## Page-level text extractions
============
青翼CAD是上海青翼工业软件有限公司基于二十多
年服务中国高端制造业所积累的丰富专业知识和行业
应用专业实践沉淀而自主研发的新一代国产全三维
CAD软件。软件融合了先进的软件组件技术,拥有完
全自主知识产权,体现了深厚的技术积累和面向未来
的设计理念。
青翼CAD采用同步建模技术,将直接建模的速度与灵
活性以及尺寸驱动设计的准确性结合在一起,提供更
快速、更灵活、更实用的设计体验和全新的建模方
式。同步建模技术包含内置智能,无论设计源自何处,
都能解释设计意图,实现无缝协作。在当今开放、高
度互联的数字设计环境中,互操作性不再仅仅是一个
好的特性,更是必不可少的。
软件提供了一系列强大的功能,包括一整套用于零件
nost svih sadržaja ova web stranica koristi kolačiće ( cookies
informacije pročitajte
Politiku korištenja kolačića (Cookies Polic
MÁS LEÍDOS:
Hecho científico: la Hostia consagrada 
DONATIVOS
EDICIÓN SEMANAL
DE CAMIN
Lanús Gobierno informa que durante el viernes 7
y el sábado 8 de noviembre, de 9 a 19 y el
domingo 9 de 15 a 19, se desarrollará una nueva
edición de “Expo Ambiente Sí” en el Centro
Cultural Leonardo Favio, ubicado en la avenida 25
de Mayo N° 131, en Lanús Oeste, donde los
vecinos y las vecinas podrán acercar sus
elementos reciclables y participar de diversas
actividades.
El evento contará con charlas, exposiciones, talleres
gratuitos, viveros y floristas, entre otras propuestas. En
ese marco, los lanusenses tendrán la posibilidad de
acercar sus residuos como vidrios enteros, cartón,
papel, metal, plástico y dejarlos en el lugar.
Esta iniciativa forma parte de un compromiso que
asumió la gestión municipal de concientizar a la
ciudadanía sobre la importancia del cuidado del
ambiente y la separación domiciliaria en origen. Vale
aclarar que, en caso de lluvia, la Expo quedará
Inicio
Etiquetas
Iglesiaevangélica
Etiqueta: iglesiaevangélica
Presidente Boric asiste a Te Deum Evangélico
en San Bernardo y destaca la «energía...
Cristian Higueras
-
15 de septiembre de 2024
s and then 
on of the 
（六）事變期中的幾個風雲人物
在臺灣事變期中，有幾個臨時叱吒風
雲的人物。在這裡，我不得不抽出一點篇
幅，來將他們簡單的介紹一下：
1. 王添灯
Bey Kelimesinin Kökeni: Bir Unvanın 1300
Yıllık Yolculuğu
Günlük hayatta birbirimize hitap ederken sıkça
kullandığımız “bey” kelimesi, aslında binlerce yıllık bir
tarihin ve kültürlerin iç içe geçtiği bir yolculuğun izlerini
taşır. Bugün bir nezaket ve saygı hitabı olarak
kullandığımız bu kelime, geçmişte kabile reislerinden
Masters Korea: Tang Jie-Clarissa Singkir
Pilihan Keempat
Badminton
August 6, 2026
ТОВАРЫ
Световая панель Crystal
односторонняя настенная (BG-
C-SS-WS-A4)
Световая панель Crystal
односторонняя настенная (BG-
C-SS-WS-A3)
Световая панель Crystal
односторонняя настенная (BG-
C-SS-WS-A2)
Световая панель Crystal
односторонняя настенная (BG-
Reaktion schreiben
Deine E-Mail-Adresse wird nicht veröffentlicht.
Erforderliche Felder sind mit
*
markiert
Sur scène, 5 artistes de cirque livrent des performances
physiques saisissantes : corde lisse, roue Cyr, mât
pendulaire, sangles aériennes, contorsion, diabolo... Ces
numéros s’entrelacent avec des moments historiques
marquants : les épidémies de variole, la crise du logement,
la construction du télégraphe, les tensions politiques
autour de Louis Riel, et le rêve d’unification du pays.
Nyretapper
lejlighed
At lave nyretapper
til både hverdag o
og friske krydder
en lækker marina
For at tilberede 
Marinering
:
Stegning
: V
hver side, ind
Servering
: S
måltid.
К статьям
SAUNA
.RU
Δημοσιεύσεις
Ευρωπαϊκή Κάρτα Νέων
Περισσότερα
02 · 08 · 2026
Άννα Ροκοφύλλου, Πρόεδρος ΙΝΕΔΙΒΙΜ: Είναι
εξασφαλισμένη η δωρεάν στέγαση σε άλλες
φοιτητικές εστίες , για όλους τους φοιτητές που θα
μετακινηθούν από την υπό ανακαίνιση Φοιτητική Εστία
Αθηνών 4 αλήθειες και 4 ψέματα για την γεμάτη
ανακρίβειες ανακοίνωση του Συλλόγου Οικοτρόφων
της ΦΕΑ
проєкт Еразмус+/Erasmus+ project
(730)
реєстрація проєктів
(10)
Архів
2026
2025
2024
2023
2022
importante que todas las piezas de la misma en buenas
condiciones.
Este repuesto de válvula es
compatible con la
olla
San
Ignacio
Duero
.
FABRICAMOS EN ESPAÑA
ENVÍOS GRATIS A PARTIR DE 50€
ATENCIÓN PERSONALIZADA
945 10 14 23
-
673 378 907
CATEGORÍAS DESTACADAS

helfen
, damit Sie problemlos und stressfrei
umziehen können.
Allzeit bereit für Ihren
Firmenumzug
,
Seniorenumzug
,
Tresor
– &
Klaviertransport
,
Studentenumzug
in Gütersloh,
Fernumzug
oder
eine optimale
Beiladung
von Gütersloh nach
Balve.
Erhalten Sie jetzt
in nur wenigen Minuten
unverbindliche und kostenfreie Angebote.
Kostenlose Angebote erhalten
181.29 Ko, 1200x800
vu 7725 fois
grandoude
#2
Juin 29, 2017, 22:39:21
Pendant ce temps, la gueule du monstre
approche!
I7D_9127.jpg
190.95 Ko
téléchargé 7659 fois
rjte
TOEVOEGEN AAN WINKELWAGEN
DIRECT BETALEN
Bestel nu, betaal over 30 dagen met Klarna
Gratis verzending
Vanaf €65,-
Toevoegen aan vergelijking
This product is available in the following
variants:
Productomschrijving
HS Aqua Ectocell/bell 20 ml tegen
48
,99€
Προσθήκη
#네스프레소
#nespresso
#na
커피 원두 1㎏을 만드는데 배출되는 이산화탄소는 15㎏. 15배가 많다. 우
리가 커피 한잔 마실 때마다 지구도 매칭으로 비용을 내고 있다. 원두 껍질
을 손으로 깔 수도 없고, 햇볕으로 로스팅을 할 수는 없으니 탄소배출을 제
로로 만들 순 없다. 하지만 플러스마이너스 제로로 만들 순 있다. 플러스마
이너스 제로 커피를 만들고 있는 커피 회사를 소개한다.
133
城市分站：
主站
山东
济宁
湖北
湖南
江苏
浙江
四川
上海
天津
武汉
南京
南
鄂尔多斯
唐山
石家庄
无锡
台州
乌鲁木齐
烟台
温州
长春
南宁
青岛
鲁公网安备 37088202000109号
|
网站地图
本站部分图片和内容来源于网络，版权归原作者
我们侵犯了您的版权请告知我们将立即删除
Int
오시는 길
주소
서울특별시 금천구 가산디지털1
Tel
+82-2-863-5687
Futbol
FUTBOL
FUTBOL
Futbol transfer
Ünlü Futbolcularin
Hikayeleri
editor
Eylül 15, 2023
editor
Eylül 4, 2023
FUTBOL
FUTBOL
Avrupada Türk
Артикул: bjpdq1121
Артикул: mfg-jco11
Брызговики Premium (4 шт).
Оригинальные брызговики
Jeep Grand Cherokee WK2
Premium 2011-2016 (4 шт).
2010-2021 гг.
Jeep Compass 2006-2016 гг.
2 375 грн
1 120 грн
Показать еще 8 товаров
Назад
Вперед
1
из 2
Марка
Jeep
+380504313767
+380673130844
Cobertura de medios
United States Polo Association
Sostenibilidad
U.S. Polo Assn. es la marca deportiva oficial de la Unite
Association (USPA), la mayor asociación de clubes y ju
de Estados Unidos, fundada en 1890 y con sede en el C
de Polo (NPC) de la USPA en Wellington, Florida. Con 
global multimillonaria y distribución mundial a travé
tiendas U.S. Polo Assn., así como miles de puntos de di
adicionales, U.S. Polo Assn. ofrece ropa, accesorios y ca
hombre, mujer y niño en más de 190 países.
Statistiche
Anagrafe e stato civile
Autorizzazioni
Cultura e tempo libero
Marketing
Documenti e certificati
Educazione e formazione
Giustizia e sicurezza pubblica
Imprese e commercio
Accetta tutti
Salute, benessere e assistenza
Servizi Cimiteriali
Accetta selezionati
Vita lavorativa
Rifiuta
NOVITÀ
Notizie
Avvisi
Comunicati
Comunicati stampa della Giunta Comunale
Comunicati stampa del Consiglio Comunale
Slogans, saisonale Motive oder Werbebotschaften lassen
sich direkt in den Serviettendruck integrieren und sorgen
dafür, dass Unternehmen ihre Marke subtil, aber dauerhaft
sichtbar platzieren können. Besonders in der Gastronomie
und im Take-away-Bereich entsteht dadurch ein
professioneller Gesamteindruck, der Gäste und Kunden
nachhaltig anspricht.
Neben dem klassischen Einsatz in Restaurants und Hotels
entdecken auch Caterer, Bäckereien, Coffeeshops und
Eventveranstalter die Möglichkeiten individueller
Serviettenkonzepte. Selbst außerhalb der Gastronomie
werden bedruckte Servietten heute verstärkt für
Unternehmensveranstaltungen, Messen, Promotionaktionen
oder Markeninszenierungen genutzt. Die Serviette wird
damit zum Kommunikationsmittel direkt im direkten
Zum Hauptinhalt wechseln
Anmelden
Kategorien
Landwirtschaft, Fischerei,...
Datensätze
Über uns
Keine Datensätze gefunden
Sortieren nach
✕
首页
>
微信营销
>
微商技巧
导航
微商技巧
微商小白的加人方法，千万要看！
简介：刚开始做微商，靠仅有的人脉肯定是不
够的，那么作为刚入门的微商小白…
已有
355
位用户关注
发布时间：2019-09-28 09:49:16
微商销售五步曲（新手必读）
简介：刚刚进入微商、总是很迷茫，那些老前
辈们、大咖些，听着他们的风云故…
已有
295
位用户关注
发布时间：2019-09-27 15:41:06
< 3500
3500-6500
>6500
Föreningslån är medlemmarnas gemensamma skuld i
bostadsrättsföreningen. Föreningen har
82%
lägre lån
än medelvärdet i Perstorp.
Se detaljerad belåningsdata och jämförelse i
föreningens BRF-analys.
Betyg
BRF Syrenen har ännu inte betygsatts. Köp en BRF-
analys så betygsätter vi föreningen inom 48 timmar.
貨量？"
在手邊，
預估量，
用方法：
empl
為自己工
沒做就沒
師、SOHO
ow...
============
## Directions for this task
There is a run of lines above from the one with "Studentenumzug" to the one with "리가 커피 한잔 마실 때마다 지구도 매칭으로 비용을 내고 있다. 원두 껍질"; print exactly that run, both ends included, and nothing else.

## Answer to the problem
Studentenumzug
in Gütersloh,
Fernumzug
oder
eine optimale
Beiladung
von Gütersloh nach
Balve.
Erhalten Sie jetzt
in nur wenigen Minuten
unverbindliche und kostenfreie Angebote.
Kostenlose Angebote erhalten
181.29 Ko, 1200x800
vu 7725 fois
grandoude
#2
Juin 29, 2017, 22:39:21
Pendant ce temps, la gueule du monstre
approche!
I7D_9127.jpg
190.95 Ko
téléchargé 7659 fois
rjte
TOEVOEGEN AAN WINKELWAGEN
DIRECT BETALEN
Bestel nu, betaal over 30 dagen met Klarna
Gratis verzending
Vanaf €65,-
Toevoegen aan vergelijking
This product is available in the following
variants:
Productomschrijving
HS Aqua Ectocell/bell 20 ml tegen
48
,99€
Προσθήκη
#네스프레소
#nespresso
#na
커피 원두 1㎏을 만드는데 배출되는 이산화탄소는 15㎏. 15배가 많다. 우
리가 커피 한잔 마실 때마다 지구도 매칭으로 비용을 내고 있다. 원두 껍질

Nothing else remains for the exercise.